The ring-buffer messaging core. The Disruptor-based pipeline between the feed handler, normalisation, risk, and execution stages never required a significant redesign. The throughput headroom we’d built in (10× over initial requirements) absorbed two rounds of business growth without architectural change. The investment in understanding its performance characteristics paid compounding dividends.

Off-heap storage for reference data. Keeping risk parameters in a Chronicle Map off-heap was initially contentious — it was complex, manual memory management was not idiomatic Java. Three years later it had required zero GC tuning for that data layer and had never caused a latency spike attributable to GC pressure. The complexity was one-time; the benefit was ongoing.

Separation of the feed handler from the processing pipeline. Isolating the venue connectivity (feed handler, FIX parser) from the business logic (normalisation, aggregation, routing) made each independently evolvable. We changed the normalisation logic six times in three years; the feed handler changed twice. If they’d been coupled, each business change would have risked the network layer.

What Failed or Was Redesigned

The order routing state machine. The original design was a straightforward state machine: PENDING → SENT → ACKNOWLEDGED → FILLED or REJECTED. By 2013, the real states were PENDING → SENT → (PARTIALLY_FILLED | ACKNOWLEDGED | REJECTED | TIMED_OUT | STALE_REQUOTE) → … with about 40 valid transitions. The state machine worked but had become a maintenance burden nobody fully understood.

The redesign in mid-2014 moved to an event-sourced model: append-only event log, current state reconstructed from replay. This was more code initially but made auditing trivial and eliminated the class of bugs where the state machine got into an impossible state.

Price staleness detection. The original implementation had three staleness rules: time-based expiry (>500ms), spread-width check (>10 pips), and spike detection (>20 pip deviation). Each was added reactively after an incident. By 2014 we had eight rules, implemented as a chain of if/else blocks, with no single engineer understanding all of them.

Replaced with a configurable validator with named rules, per-rule thresholds in config, and an explicit “why was this price rejected” output. Far less code, far more visibility.

Synchronous risk checks on the hot path. Early on, the risk check (does this order breach position limits?) was synchronous: the order couldn’t proceed until risk responded. The risk service was fast (sub-millisecond 99% of the time) but during heavy load it occasionally took 5–10ms, adding directly to order latency.

Redesigned as a pre-computed limit table in shared memory (Chronicle Map), checked with a single off-heap read on the hot path. The risk service updates the table asynchronously. Order latency became independent of risk service latency.
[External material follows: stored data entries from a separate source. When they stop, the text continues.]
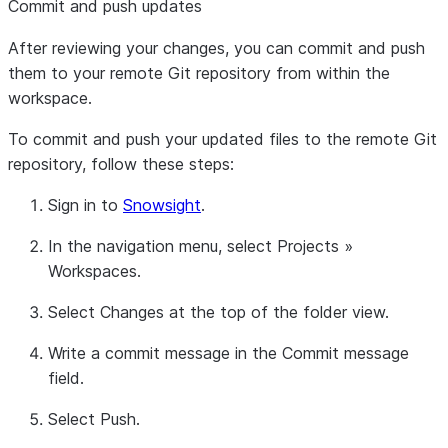
Commit and push updates
After reviewing your changes, you can commit and push
them to your remote Git repository from within the
workspace.
To commit and push your updated files to the remote Git
repository, follow these steps:
Sign in to
Snowsight
.
In the navigation menu, select
Projects
»
Workspaces
.
Select
Changes
at the top of the folder view.
Write a commit message in the
Commit message
field.
Select
Push
.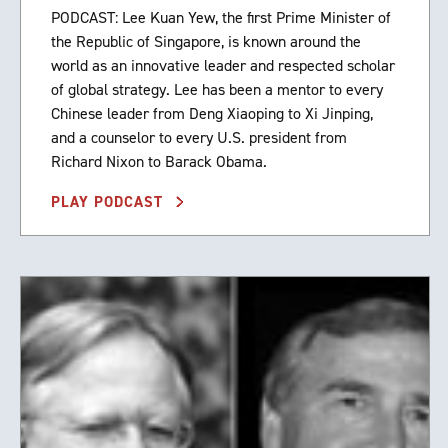
PODCAST: Lee Kuan Yew, the first Prime Minister of
the Republic of Singapore, is known around the
world as an innovative leader and respected scholar
of global strategy. Lee has been a mentor to every
Chinese leader from Deng Xiaoping to Xi Jinping,
and a counselor to every U.S. president from
Richard Nixon to Barack Obama.
PLAY PODCAST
The Numbers That Drove Decisions

Metric                  2012 baseline   2014 current   Target
────────────────────────────────────────────────────────────
Wire-to-consumer p50     800µs           44µs           <100µs
Wire-to-consumer p99    3,400µs          180µs          <500µs
Order rejection rate      8.1%           2.3%           <3%
Failed order rate         0.9%           0.1%           <0.2%
GC pauses >10ms/hour      4.2            0.1            <1

The rejection rate improvement was the most significant business outcome. Fewer rejections meant more trades executed at intended prices, directly improving P&L. The architectural change that drove it: real-time price freshness tracking that prevented orders from being sent on quotes more than 200ms old.

What I’d Do Differently

More explicit data contracts between components earlier. We had implicit contracts (the feed handler produces a certain format, the normaliser expects it) that were fine until they weren’t. The first time two teams touched a shared data structure, we discovered the contract only existed in our heads. Avro schemas or Protocol Buffers from the start would have prevented three integration incidents.

Instrument more aggressively from the start. Every latency investigation began with “can we add metrics to X?” We should have started with comprehensive instrumentation and tuned it down, rather than starting minimal and adding reactively. The overhead of more metrics is small; the cost of not having them during an incident is high.

Less code. Not less functionality — less code. By 2014 the codebase had accumulated a lot of abstractions that seemed useful at creation time but were used exactly once. Each added complexity without adding capability. The simplest version of each component — written with a full understanding of the requirements — would have been smaller and easier to maintain.


This kind of annual review became a team ritual. Not for planning (we had separate roadmap processes) but for calibration — checking whether the picture we had in our heads of the system matched what production data showed. The gap between the two is always instructive.